A statistics software package powered by R
http://r-instat.org/
GNU General Public License v3.0
38 stars 103 forks source link

Add dialogue for spatial data into R-Instat #6665

Open rdstern opened 3 years ago

rdstern commented 3 years ago

This follows our aim of being able to use ggplot2 for the "standard" graphs in the Data Visualisation with R book. There Chapter 6 is on maps. It has 2 sections, namely ordinary maps using ggmap and choropleth maps with the choroplethr package. In addition I assume we want contour plots.

We also (perhaps more urgently) need to be able to produce heatmaps. They can be a further option on the same dialogue. Simple versions of these "maps" use either geom_tile, or geom_raster. It is highly convenient to use geom_raster on the same dialogue, because raster type data is often mapped.

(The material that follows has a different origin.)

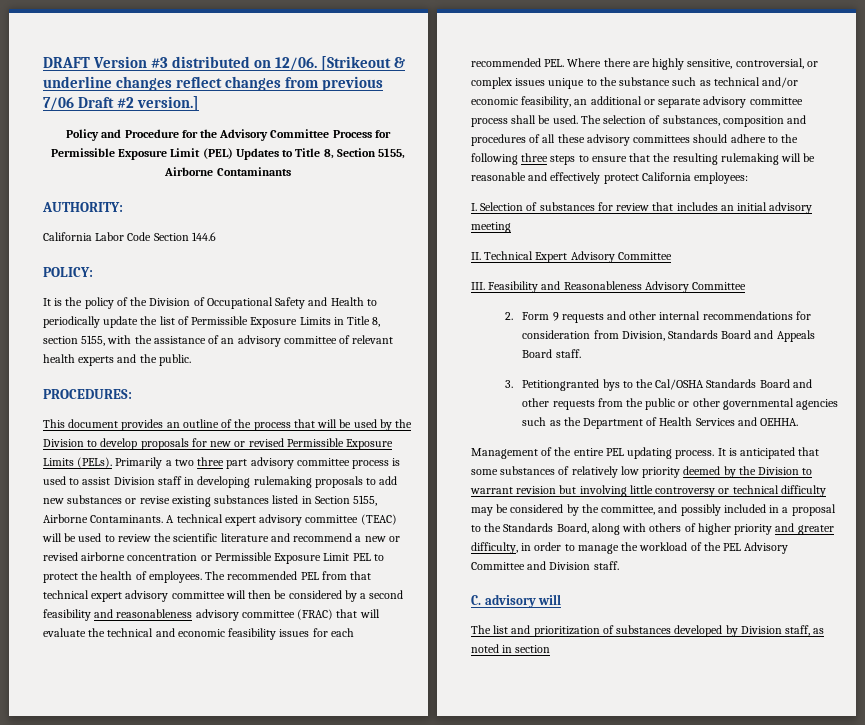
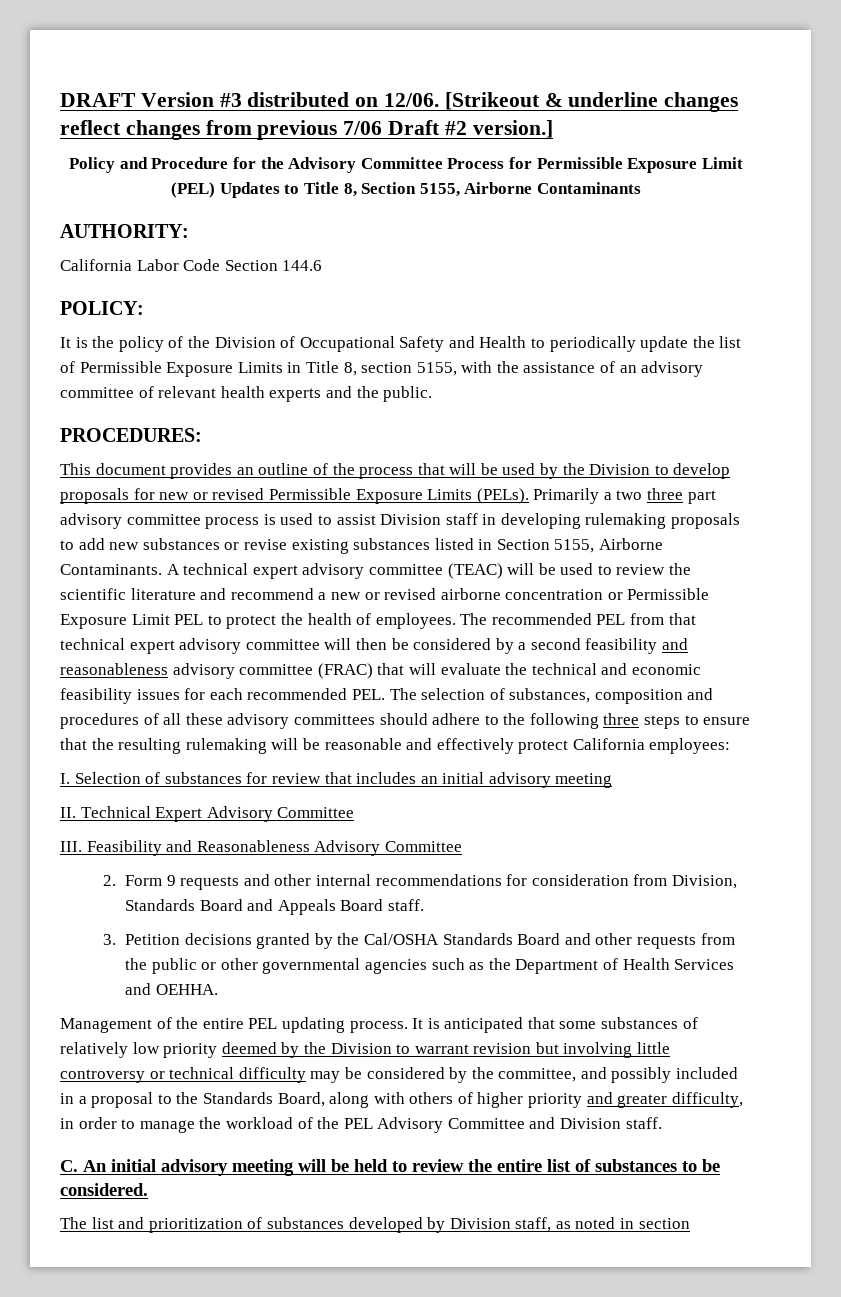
[567,58,818,70] [471,77,799,89] [471,96,803,108] [471,115,578,127] Where there are highly sensitive, controversial, or complex issues unique to the substance such as technical and/or economic feasibility, an additional or separate advisory committee process shall be used. -> (385, 694) none
[522,379,633,391] Petitiongranted bys to -> [125,933,333,949] Petition decisions granted by
[484,594,562,608] advisory will -> [83,1159,720,1176] [60,1183,148,1196] An initial advisory meeting will be held to review the entire list of substances to be considered.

In base R there are heatmaps that are together with dendrograms. There is an attractive version of this in ggplot through the heatmaply package - that also links with plotly. This link with cluster analysis is interesting and common examples use a data matrix with the rows and columns forming the data. The heat maps we want usually have (instead) an x and y - often factors - together with a numeric variable that is being coloured differently depending on its value. This isn't so different, because we can turn the many variables into a single variable just by reshaping the data. However, I suggest we reserve the graphs from the heatmaply package for a cluster analysis dialogue, or (at least) we include them in the multivariate menu. And, in this dialogue we have simple heatmaps. The guide here called "Creating easy heatmaps in ggplot2" may be useful. Here is an example:

image

By the way choropleth maps are essentially heatmaps based on lat and long, so that works fine on the same dialogue.

So the dialogue might have buttons map/choropleth/contour/heatmap/

Details still need some thought. I am not sure if the mapping dialogue in climatic can be used?

N-thony commented 3 years ago

@rdstern what about this issue? Is there someone working on it or I should take it over?

rdstern commented 3 years ago

The heatmap is now just about working. Here it is in R-Instat: image

I have sent you the data file: Here it is again S Sudan example with heatmap.xlsx

This also shows you the same data as a heatmap in Excel - that's on the first sheet. Like so: image

And here it is, in R-Instat in the DEscribe > 2 variables > pivottable dialogue:

image

What do you notice in the comparisons. I can see a lot of scope for improvements to this implementation. Not before merging the current version, but for later.

a) The scales are nicer in Excel or the R-Instat pivot table than any of them in the current R-Instat. A useful quick-win would be to extend the range of scales that we can use. In particular these stay much lighter, so all the numbers can be seen. b) The graph in Excel is in sorted order of both the farmers and the treatments. We can now do this sorting in the bar chart dialogue. Useful to add those controls here too. They might need adapting. It is not sorted on frequencies, but on a variable, see the bar chart with the data option. c) There are margins given. That will need a bit more R here. d) The labels automatically format the numbers - I'd like that option for our labels here.